[Extracted data entries]
=-=-=-=-=

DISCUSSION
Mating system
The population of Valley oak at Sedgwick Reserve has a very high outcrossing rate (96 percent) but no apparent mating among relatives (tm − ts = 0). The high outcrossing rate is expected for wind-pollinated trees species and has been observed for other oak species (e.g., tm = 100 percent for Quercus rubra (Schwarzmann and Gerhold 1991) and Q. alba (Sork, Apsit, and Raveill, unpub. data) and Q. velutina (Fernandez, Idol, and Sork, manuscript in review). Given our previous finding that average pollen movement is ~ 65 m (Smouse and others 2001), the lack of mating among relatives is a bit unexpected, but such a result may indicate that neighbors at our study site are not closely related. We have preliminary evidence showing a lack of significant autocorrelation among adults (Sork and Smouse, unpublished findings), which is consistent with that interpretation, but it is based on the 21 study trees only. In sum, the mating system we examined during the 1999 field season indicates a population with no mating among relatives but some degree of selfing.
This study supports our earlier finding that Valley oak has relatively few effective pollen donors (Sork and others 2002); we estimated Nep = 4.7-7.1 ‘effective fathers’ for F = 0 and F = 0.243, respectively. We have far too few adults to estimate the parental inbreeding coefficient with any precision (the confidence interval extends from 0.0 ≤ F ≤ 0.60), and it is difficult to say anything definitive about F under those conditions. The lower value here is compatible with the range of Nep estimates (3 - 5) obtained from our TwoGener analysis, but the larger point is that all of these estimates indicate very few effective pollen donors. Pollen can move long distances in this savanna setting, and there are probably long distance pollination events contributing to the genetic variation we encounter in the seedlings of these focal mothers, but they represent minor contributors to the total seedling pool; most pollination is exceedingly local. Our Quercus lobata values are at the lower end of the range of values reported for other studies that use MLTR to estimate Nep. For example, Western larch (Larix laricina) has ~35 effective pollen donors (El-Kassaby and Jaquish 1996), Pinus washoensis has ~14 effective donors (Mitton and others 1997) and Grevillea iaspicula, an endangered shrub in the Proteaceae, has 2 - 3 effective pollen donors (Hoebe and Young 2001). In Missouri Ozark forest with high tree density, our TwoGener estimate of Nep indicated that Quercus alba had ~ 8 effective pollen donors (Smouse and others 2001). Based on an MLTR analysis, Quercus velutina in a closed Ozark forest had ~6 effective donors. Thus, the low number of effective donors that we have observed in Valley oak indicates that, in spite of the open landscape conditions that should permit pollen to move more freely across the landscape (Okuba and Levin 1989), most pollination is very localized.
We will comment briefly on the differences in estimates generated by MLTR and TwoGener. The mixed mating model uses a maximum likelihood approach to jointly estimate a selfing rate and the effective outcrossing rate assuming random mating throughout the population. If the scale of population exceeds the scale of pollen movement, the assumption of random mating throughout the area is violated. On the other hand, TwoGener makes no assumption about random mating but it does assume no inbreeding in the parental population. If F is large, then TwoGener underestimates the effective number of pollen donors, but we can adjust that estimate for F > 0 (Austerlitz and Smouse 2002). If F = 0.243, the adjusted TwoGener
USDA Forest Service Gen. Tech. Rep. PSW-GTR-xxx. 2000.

=-=-=-=-=

* [Goal of the exercise]:
Each entry above has to be transcribed exactly as it appears.

* [Output]:
DISCUSSION
Mating system
The population of Valley oak at Sedgwick Reserve has a very high outcrossing rate (96 percent) but no apparent mating among relatives (tm − ts = 0). The high outcrossing rate is expected for wind-pollinated trees species and has been observed for other oak species (e.g., tm = 100 percent for Quercus rubra (Schwarzmann and Gerhold 1991) and Q. alba (Sork, Apsit, and Raveill, unpub. data) and Q. velutina (Fernandez, Idol, and Sork, manuscript in review). Given our previous finding that average pollen movement is ~ 65 m (Smouse and others 2001), the lack of mating among relatives is a bit unexpected, but such a result may indicate that neighbors at our study site are not closely related. We have preliminary evidence showing a lack of significant autocorrelation among adults (Sork and Smouse, unpublished findings), which is consistent with that interpretation, but it is based on the 21 study trees only. In sum, the mating system we examined during the 1999 field season indicates a population with no mating among relatives but some degree of selfing.
This study supports our earlier finding that Valley oak has relatively few effective pollen donors (Sork and others 2002); we estimated Nep = 4.7-7.1 ‘effective fathers’ for F = 0 and F = 0.243, respectively. We have far too few adults to estimate the parental inbreeding coefficient with any precision (the confidence interval extends from 0.0 ≤ F ≤ 0.60), and it is difficult to say anything definitive about F under those conditions. The lower value here is compatible with the range of Nep estimates (3 - 5) obtained from our TwoGener analysis, but the larger point is that all of these estimates indicate very few effective pollen donors. Pollen can move long distances in this savanna setting, and there are probably long distance pollination events contributing to the genetic variation we encounter in the seedlings of these focal mothers, but they represent minor contributors to the total seedling pool; most pollination is exceedingly local. Our Quercus lobata values are at the lower end of the range of values reported for other studies that use MLTR to estimate Nep. For example, Western larch (Larix laricina) has ~35 effective pollen donors (El-Kassaby and Jaquish 1996), Pinus washoensis has ~14 effective donors (Mitton and others 1997) and Grevillea iaspicula, an endangered shrub in the Proteaceae, has 2 - 3 effective pollen donors (Hoebe and Young 2001). In Missouri Ozark forest with high tree density, our TwoGener estimate of Nep indicated that Quercus alba had ~ 8 effective pollen donors (Smouse and others 2001). Based on an MLTR analysis, Quercus velutina in a closed Ozark forest had ~6 effective donors. Thus, the low number of effective donors that we have observed in Valley oak indicates that, in spite of the open landscape conditions that should permit pollen to move more freely across the landscape (Okuba and Levin 1989), most pollination is very localized.
We will comment briefly on the differences in estimates generated by MLTR and TwoGener. The mixed mating model uses a maximum likelihood approach to jointly estimate a selfing rate and the effective outcrossing rate assuming random mating throughout the population. If the scale of population exceeds the scale of pollen movement, the assumption of random mating throughout the area is violated. On the other hand, TwoGener makes no assumption about random mating but it does assume no inbreeding in the parental population. If F is large, then TwoGener underestimates the effective number of pollen donors, but we can adjust that estimate for F > 0 (Austerlitz and Smouse 2002). If F = 0.243, the adjusted TwoGener
USDA Forest Service Gen. Tech. Rep. PSW-GTR-xxx. 2000.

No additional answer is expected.